Transcribed page contents
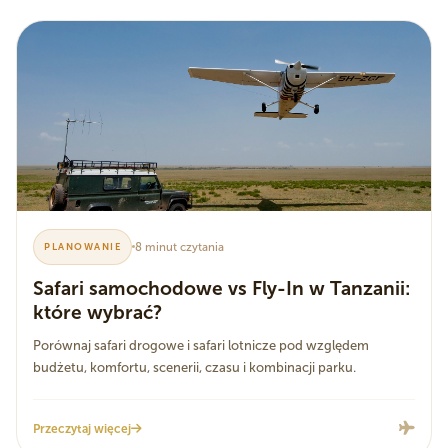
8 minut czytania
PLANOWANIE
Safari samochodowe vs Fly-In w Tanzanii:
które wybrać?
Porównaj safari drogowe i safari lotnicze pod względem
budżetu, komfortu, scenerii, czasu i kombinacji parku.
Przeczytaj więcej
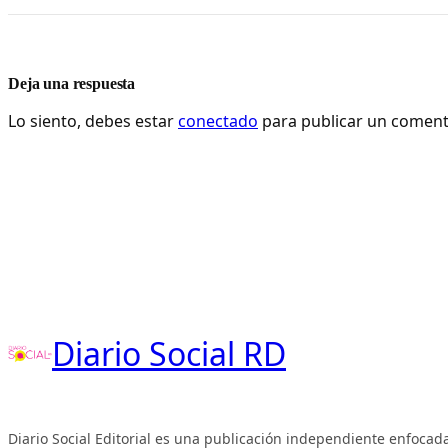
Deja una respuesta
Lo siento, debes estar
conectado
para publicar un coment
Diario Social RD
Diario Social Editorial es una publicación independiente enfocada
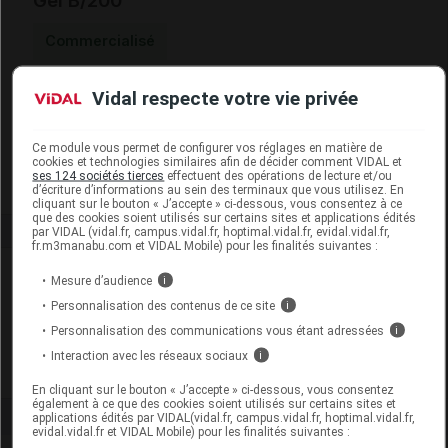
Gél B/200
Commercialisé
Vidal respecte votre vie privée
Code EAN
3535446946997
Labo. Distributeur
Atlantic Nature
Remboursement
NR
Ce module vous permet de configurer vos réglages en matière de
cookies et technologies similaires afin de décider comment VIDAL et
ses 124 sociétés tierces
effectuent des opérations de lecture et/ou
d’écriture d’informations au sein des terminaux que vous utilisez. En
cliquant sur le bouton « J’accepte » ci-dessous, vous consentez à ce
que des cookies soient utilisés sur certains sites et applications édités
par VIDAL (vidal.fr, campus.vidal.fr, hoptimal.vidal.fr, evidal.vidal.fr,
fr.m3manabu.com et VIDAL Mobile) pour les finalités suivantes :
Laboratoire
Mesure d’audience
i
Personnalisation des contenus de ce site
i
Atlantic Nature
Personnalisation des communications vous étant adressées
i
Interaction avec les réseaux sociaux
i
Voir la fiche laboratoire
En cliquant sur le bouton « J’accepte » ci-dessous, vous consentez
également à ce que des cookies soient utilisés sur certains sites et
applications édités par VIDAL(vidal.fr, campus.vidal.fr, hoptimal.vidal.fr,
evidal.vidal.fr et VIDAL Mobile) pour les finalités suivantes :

What to produce
Make an exact copy of the records from their first line through the line containing "para publicar un coment", both ends included, with the pictures omitted.

Solution for this exercise
8 minut czytania
PLANOWANIE
Safari samochodowe vs Fly-In w Tanzanii:
które wybrać?
Porównaj safari drogowe i safari lotnicze pod względem
budżetu, komfortu, scenerii, czasu i kombinacji parku.
Przeczytaj więcej
Deja una respuesta
Lo siento, debes estar
conectado
para publicar un coment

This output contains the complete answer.